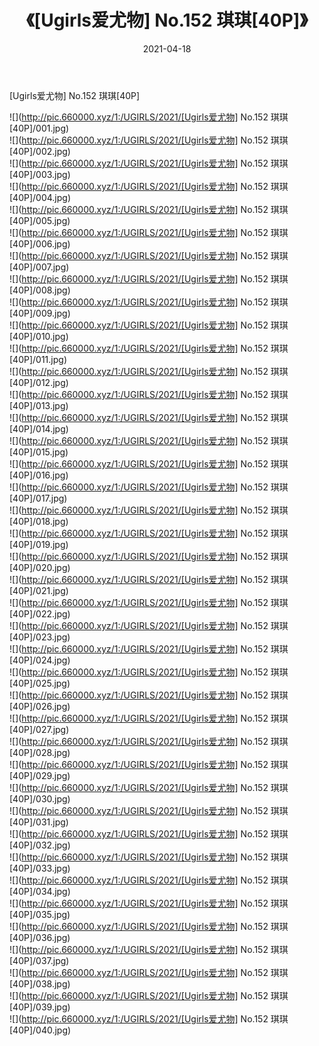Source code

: ﻿---
layout: post
title:  《[Ugirls爱尤物] No.152 琪琪[40P]》
date:   2021-04-18
img: http://pic.660000.xyz/1:/UGIRLS/2021/[Ugirls爱尤物] No.152 琪琪[40P]/000.jpg
categories: [美女, 清纯, 唯美]
---

[Ugirls爱尤物] No.152 琪琪[40P]

  ![](http://pic.660000.xyz/1:/UGIRLS/2021/[Ugirls爱尤物] No.152 琪琪[40P]/001.jpg) <br> ![](http://pic.660000.xyz/1:/UGIRLS/2021/[Ugirls爱尤物] No.152 琪琪[40P]/002.jpg) <br> ![](http://pic.660000.xyz/1:/UGIRLS/2021/[Ugirls爱尤物] No.152 琪琪[40P]/003.jpg) <br> ![](http://pic.660000.xyz/1:/UGIRLS/2021/[Ugirls爱尤物] No.152 琪琪[40P]/004.jpg) <br> ![](http://pic.660000.xyz/1:/UGIRLS/2021/[Ugirls爱尤物] No.152 琪琪[40P]/005.jpg) <br> ![](http://pic.660000.xyz/1:/UGIRLS/2021/[Ugirls爱尤物] No.152 琪琪[40P]/006.jpg) <br> ![](http://pic.660000.xyz/1:/UGIRLS/2021/[Ugirls爱尤物] No.152 琪琪[40P]/007.jpg) <br> ![](http://pic.660000.xyz/1:/UGIRLS/2021/[Ugirls爱尤物] No.152 琪琪[40P]/008.jpg) <br> ![](http://pic.660000.xyz/1:/UGIRLS/2021/[Ugirls爱尤物] No.152 琪琪[40P]/009.jpg) <br> ![](http://pic.660000.xyz/1:/UGIRLS/2021/[Ugirls爱尤物] No.152 琪琪[40P]/010.jpg) <br> ![](http://pic.660000.xyz/1:/UGIRLS/2021/[Ugirls爱尤物] No.152 琪琪[40P]/011.jpg) <br> ![](http://pic.660000.xyz/1:/UGIRLS/2021/[Ugirls爱尤物] No.152 琪琪[40P]/012.jpg) <br> ![](http://pic.660000.xyz/1:/UGIRLS/2021/[Ugirls爱尤物] No.152 琪琪[40P]/013.jpg) <br> ![](http://pic.660000.xyz/1:/UGIRLS/2021/[Ugirls爱尤物] No.152 琪琪[40P]/014.jpg) <br> ![](http://pic.660000.xyz/1:/UGIRLS/2021/[Ugirls爱尤物] No.152 琪琪[40P]/015.jpg) <br> ![](http://pic.660000.xyz/1:/UGIRLS/2021/[Ugirls爱尤物] No.152 琪琪[40P]/016.jpg) <br> ![](http://pic.660000.xyz/1:/UGIRLS/2021/[Ugirls爱尤物] No.152 琪琪[40P]/017.jpg) <br> ![](http://pic.660000.xyz/1:/UGIRLS/2021/[Ugirls爱尤物] No.152 琪琪[40P]/018.jpg) <br> ![](http://pic.660000.xyz/1:/UGIRLS/2021/[Ugirls爱尤物] No.152 琪琪[40P]/019.jpg) <br> ![](http://pic.660000.xyz/1:/UGIRLS/2021/[Ugirls爱尤物] No.152 琪琪[40P]/020.jpg) <br> ![](http://pic.660000.xyz/1:/UGIRLS/2021/[Ugirls爱尤物] No.152 琪琪[40P]/021.jpg) <br> ![](http://pic.660000.xyz/1:/UGIRLS/2021/[Ugirls爱尤物] No.152 琪琪[40P]/022.jpg) <br> ![](http://pic.660000.xyz/1:/UGIRLS/2021/[Ugirls爱尤物] No.152 琪琪[40P]/023.jpg) <br> ![](http://pic.660000.xyz/1:/UGIRLS/2021/[Ugirls爱尤物] No.152 琪琪[40P]/024.jpg) <br> ![](http://pic.660000.xyz/1:/UGIRLS/2021/[Ugirls爱尤物] No.152 琪琪[40P]/025.jpg) <br> ![](http://pic.660000.xyz/1:/UGIRLS/2021/[Ugirls爱尤物] No.152 琪琪[40P]/026.jpg) <br> ![](http://pic.660000.xyz/1:/UGIRLS/2021/[Ugirls爱尤物] No.152 琪琪[40P]/027.jpg) <br> ![](http://pic.660000.xyz/1:/UGIRLS/2021/[Ugirls爱尤物] No.152 琪琪[40P]/028.jpg) <br> ![](http://pic.660000.xyz/1:/UGIRLS/2021/[Ugirls爱尤物] No.152 琪琪[40P]/029.jpg) <br> ![](http://pic.660000.xyz/1:/UGIRLS/2021/[Ugirls爱尤物] No.152 琪琪[40P]/030.jpg) <br> ![](http://pic.660000.xyz/1:/UGIRLS/2021/[Ugirls爱尤物] No.152 琪琪[40P]/031.jpg) <br> ![](http://pic.660000.xyz/1:/UGIRLS/2021/[Ugirls爱尤物] No.152 琪琪[40P]/032.jpg) <br> ![](http://pic.660000.xyz/1:/UGIRLS/2021/[Ugirls爱尤物] No.152 琪琪[40P]/033.jpg) <br> ![](http://pic.660000.xyz/1:/UGIRLS/2021/[Ugirls爱尤物] No.152 琪琪[40P]/034.jpg) <br> ![](http://pic.660000.xyz/1:/UGIRLS/2021/[Ugirls爱尤物] No.152 琪琪[40P]/035.jpg) <br> ![](http://pic.660000.xyz/1:/UGIRLS/2021/[Ugirls爱尤物] No.152 琪琪[40P]/036.jpg) <br> ![](http://pic.660000.xyz/1:/UGIRLS/2021/[Ugirls爱尤物] No.152 琪琪[40P]/037.jpg) <br> ![](http://pic.660000.xyz/1:/UGIRLS/2021/[Ugirls爱尤物] No.152 琪琪[40P]/038.jpg) <br> ![](http://pic.660000.xyz/1:/UGIRLS/2021/[Ugirls爱尤物] No.152 琪琪[40P]/039.jpg) <br> ![](http://pic.660000.xyz/1:/UGIRLS/2021/[Ugirls爱尤物] No.152 琪琪[40P]/040.jpg) <br>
────────
What is needed: Every line above is to be duplicated exactly; no picture should be carried over.

Written answer:
Source code

: ﻿---
layout: post
title:  《[Ugirls爱尤物] No.152 琪琪[40P]》
date:   2021-04-18
img: http://pic.660000.xyz/1:/UGIRLS/2021/[Ugirls爱尤物] No.152 琪琪[40P]/000.jpg
categories: [美女, 清纯, 唯美]
---

[Ugirls爱尤物] No.152 琪琪[40P]

  ![](http://pic.660000.xyz/1:/UGIRLS/2021/[Ugirls爱尤物] No.152 琪琪[40P]/001.jpg) <br> ![](http://pic.660000.xyz/1:/UGIRLS/2021/[Ugirls爱尤物] No.152 琪琪[40P]/002.jpg) <br> ![](http://pic.660000.xyz/1:/UGIRLS/2021/[Ugirls爱尤物] No.152 琪琪[40P]/003.jpg) <br> ![](http://pic.660000.xyz/1:/UGIRLS/2021/[Ugirls爱尤物] No.152 琪琪[40P]/004.jpg) <br> ![](http://pic.660000.xyz/1:/UGIRLS/2021/[Ugirls爱尤物] No.152 琪琪[40P]/005.jpg) <br> ![](http://pic.660000.xyz/1:/UGIRLS/2021/[Ugirls爱尤物] No.152 琪琪[40P]/006.jpg) <br> ![](http://pic.660000.xyz/1:/UGIRLS/2021/[Ugirls爱尤物] No.152 琪琪[40P]/007.jpg) <br> ![](http://pic.660000.xyz/1:/UGIRLS/2021/[Ugirls爱尤物] No.152 琪琪[40P]/008.jpg) <br> ![](http://pic.660000.xyz/1:/UGIRLS/2021/[Ugirls爱尤物] No.152 琪琪[40P]/009.jpg) <br> ![](http://pic.660000.xyz/1:/UGIRLS/2021/[Ugirls爱尤物] No.152 琪琪[40P]/010.jpg) <br> ![](http://pic.660000.xyz/1:/UGIRLS/2021/[Ugirls爱尤物] No.152 琪琪[40P]/011.jpg) <br> ![](http://pic.660000.xyz/1:/UGIRLS/2021/[Ugirls爱尤物] No.152 琪琪[40P]/012.jpg) <br> ![](http://pic.660000.xyz/1:/UGIRLS/2021/[Ugirls爱尤物] No.152 琪琪[40P]/013.jpg) <br> ![](http://pic.660000.xyz/1:/UGIRLS/2021/[Ugirls爱尤物] No.152 琪琪[40P]/014.jpg) <br> ![](http://pic.660000.xyz/1:/UGIRLS/2021/[Ugirls爱尤物] No.152 琪琪[40P]/015.jpg) <br> ![](http://pic.660000.xyz/1:/UGIRLS/2021/[Ugirls爱尤物] No.152 琪琪[40P]/016.jpg) <br> ![](http://pic.660000.xyz/1:/UGIRLS/2021/[Ugirls爱尤物] No.152 琪琪[40P]/017.jpg) <br> ![](http://pic.660000.xyz/1:/UGIRLS/2021/[Ugirls爱尤物] No.152 琪琪[40P]/018.jpg) <br> ![](http://pic.660000.xyz/1:/UGIRLS/2021/[Ugirls爱尤物] No.152 琪琪[40P]/019.jpg) <br> ![](http://pic.660000.xyz/1:/UGIRLS/2021/[Ugirls爱尤物] No.152 琪琪[40P]/020.jpg) <br> ![](http://pic.660000.xyz/1:/UGIRLS/2021/[Ugirls爱尤物] No.152 琪琪[40P]/021.jpg) <br> ![](http://pic.660000.xyz/1:/UGIRLS/2021/[Ugirls爱尤物] No.152 琪琪[40P]/022.jpg) <br> ![](http://pic.660000.xyz/1:/UGIRLS/2021/[Ugirls爱尤物] No.152 琪琪[40P]/023.jpg) <br> ![](http://pic.660000.xyz/1:/UGIRLS/2021/[Ugirls爱尤物] No.152 琪琪[40P]/024.jpg) <br> ![](http://pic.660000.xyz/1:/UGIRLS/2021/[Ugirls爱尤物] No.152 琪琪[40P]/025.jpg) <br> ![](http://pic.660000.xyz/1:/UGIRLS/2021/[Ugirls爱尤物] No.152 琪琪[40P]/026.jpg) <br> ![](http://pic.660000.xyz/1:/UGIRLS/2021/[Ugirls爱尤物] No.152 琪琪[40P]/027.jpg) <br> ![](http://pic.660000.xyz/1:/UGIRLS/2021/[Ugirls爱尤物] No.152 琪琪[40P]/028.jpg) <br> ![](http://pic.660000.xyz/1:/UGIRLS/2021/[Ugirls爱尤物] No.152 琪琪[40P]/029.jpg) <br> ![](http://pic.660000.xyz/1:/UGIRLS/2021/[Ugirls爱尤物] No.152 琪琪[40P]/030.jpg) <br> ![](http://pic.660000.xyz/1:/UGIRLS/2021/[Ugirls爱尤物] No.152 琪琪[40P]/031.jpg) <br> ![](http://pic.660000.xyz/1:/UGIRLS/2021/[Ugirls爱尤物] No.152 琪琪[40P]/032.jpg) <br> ![](http://pic.660000.xyz/1:/UGIRLS/2021/[Ugirls爱尤物] No.152 琪琪[40P]/033.jpg) <br> ![](http://pic.660000.xyz/1:/UGIRLS/2021/[Ugirls爱尤物] No.152 琪琪[40P]/034.jpg) <br> ![](http://pic.660000.xyz/1:/UGIRLS/2021/[Ugirls爱尤物] No.152 琪琪[40P]/035.jpg) <br> ![](http://pic.660000.xyz/1:/UGIRLS/2021/[Ugirls爱尤物] No.152 琪琪[40P]/036.jpg) <br> ![](http://pic.660000.xyz/1:/UGIRLS/2021/[Ugirls爱尤物] No.152 琪琪[40P]/037.jpg) <br> ![](http://pic.660000.xyz/1:/UGIRLS/2021/[Ugirls爱尤物] No.152 琪琪[40P]/038.jpg) <br> ![](http://pic.660000.xyz/1:/UGIRLS/2021/[Ugirls爱尤物] No.152 琪琪[40P]/039.jpg) <br> ![](http://pic.660000.xyz/1:/UGIRLS/2021/[Ugirls爱尤物] No.152 琪琪[40P]/040.jpg) <br>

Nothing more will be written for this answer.